Nunca mais voltam as cores quentes. Os vestidos bonitos, os chinelos numa mão, o gelado na outra, a areia sob os pés. Os baloiços, os bancos de jardim... Onde me sentei sozinha, naquele entardecer escuro e molhado, frio, ríspido e sem sentido. Não conseguia sentir mais do que a ganga ensopada com gotas esquecidas pelo vento no banco daquele jardim que de jardim nada tinha, só bancos e erva a tentarem ser bonitos no meio de uma cidade apressada e poluída. Quase preferi correr para a estrada vizinha, fazer parar os carros, perguntar as horas em jeito de cumprimento e tentar depois perceber o porquê de não olharem com olhos de ver para as suas vidas, fazer com que não deixassem que a vida se transformasse num pesadelo verdadeiro. Mas não, fiquei quieta, tremente com aquela temperatura, não com a do ar, mas com a minha, a que tinha ficado abaixo da garganta quando perdi a voz de tanto gritar o que não sentia. Mais uma vez, tinha perdido as estribeiras, o juízo, a racionalidade, a força, a vontade... Mais uma vez, desejei não estar ali, fugi, chorei sem pudor em frente de gente, gente que voltava para casa, gente que comprava pão, gente que passeava o animal. Corri para aquele jardim, no meio de estradas encruzilhadas, que de jardim nada tinha. Só queria lembrar-me do amor que já sentira, daquilo que já fora e que eu (?) tinha transformado em pesadelo. Não conseguia pensar, não conseguia andar em linha recta, as lágrimas turvavam-me a raiva que sentia, senti-me pequena, muito pequena. Mais uma vez, a minha corrida só me levou àquele jardim vazio de primavera, não consegui chegar ao sítio mais perto que estava mesmo ao meu lado, sentado a dois palmos de ar pesado, no meio de uma conversa queixosa que virou gritos e choros impotentes.
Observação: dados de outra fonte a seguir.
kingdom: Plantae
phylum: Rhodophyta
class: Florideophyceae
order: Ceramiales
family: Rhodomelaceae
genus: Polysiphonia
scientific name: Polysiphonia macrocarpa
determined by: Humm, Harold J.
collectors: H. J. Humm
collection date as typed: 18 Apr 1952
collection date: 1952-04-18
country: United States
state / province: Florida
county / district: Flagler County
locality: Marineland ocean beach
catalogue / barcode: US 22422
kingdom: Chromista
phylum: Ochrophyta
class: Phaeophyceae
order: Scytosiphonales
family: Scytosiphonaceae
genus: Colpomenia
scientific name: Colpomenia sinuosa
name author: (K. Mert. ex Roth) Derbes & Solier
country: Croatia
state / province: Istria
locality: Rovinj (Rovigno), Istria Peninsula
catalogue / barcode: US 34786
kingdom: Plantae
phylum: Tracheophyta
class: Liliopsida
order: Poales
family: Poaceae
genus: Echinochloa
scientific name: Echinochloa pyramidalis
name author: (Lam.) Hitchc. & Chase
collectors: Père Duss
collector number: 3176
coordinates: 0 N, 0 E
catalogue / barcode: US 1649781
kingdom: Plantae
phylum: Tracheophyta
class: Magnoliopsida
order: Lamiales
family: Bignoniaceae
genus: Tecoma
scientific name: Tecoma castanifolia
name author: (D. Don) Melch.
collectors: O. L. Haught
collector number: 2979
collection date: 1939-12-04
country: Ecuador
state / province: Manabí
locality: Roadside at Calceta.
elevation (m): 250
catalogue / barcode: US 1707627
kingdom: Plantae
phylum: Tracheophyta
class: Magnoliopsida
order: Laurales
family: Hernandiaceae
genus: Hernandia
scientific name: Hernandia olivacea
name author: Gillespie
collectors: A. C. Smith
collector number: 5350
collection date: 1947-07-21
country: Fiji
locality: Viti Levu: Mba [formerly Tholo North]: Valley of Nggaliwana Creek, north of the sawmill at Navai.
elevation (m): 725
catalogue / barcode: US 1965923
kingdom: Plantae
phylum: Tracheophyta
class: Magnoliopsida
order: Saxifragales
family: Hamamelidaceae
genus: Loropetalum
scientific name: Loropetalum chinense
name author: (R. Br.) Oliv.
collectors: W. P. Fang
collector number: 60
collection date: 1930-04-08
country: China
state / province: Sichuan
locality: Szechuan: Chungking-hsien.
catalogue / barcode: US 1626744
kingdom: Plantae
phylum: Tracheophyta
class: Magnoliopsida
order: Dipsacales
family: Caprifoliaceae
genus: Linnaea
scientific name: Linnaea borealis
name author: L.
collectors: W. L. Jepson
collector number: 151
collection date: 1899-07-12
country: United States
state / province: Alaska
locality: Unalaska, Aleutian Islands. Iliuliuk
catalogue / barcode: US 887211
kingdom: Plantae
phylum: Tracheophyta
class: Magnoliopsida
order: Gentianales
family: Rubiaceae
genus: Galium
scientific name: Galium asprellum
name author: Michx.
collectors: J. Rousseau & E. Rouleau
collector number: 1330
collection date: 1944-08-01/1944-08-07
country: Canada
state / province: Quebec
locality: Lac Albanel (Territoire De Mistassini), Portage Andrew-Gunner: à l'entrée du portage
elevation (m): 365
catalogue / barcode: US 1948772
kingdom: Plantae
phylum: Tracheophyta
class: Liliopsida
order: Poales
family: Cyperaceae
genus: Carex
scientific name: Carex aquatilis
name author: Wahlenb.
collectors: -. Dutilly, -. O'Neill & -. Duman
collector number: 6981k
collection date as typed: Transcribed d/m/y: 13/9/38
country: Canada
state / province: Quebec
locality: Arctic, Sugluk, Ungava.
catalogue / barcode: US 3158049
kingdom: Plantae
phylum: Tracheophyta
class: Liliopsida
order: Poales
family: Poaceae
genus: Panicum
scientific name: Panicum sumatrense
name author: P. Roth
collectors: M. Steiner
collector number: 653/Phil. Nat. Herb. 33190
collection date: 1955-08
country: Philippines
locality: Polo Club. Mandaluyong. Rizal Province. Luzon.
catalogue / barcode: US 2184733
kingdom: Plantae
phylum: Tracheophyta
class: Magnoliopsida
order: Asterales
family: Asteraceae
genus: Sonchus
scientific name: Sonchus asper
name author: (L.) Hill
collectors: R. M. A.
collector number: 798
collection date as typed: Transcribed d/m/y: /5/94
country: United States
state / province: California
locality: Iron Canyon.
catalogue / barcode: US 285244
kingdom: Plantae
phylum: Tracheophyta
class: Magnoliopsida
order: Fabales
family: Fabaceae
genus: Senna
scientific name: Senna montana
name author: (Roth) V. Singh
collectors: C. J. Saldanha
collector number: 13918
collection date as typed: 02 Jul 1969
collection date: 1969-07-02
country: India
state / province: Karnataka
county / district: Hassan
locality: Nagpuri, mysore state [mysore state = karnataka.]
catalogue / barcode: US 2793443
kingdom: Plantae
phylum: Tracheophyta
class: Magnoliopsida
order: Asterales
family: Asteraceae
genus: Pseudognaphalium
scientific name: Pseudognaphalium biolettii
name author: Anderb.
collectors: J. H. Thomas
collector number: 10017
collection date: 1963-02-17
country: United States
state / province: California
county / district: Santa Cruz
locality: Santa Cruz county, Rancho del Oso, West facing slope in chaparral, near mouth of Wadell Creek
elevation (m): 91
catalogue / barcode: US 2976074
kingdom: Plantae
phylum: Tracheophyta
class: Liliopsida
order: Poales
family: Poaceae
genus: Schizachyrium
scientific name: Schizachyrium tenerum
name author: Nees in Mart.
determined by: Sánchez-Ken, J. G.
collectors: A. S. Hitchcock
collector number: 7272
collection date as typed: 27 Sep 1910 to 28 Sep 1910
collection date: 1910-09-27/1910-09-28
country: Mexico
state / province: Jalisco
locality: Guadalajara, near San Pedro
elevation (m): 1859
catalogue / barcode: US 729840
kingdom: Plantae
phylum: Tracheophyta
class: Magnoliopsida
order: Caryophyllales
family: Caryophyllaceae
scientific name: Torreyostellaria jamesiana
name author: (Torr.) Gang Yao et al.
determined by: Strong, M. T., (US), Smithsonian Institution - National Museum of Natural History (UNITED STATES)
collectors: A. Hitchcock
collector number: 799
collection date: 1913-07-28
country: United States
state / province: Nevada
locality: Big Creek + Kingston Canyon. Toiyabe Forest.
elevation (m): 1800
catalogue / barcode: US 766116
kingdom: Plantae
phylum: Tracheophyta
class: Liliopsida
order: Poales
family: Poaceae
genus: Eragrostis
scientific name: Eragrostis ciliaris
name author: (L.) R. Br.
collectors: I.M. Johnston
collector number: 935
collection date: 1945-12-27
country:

Mas naquele momento, no banco ensopado, só conseguia acreditar que aquele dia não era eu, eu não era assim, não era aquele bicho selvagem que não consegue expressar o que sente, que deseja lutar e matar a presa só porque não falam a mesma língua ou estão em pontos diferentes da cadeia. Naquele momento, a vontade de desistir era como quem diz, porque já não havia nada para desistir, já não havia algo por que lutar, não havia o porque gosto de ti. O mundo tornou-se insano, não conseguia discernir o bem do mal, o exagero da realidade, o que dizia sentir do que me corria verdadeiramente no sangue. Mais uma vez, não consegui lidar com as minhas palavras, mal entendidas, e as que ouvia só me faziam rir, de raiva, de incredulidade, de não estou a ouvir isto. Nunca me tinha sentido tão desconectada de alguém. Nunca me tinha sentido tão impotente em relação às palavras.
Quero cores quentes, quero o sol a invadir-me a íris, a cegar-me de vida, de razão. Preciso de algo que naturalmente me aqueça a força de acreditar em mim e nas outras pessoas. Quero voltar a ser ingénua e inocente. Olhar para um jardim que de jardim nada tenha e não sentir memórias a atazanar-me os minutos que podiam ser de contemplação apenas. Tenho saudades de olhar para a beleza das coisas e não pensar nem ver ninguém. Para além de mim.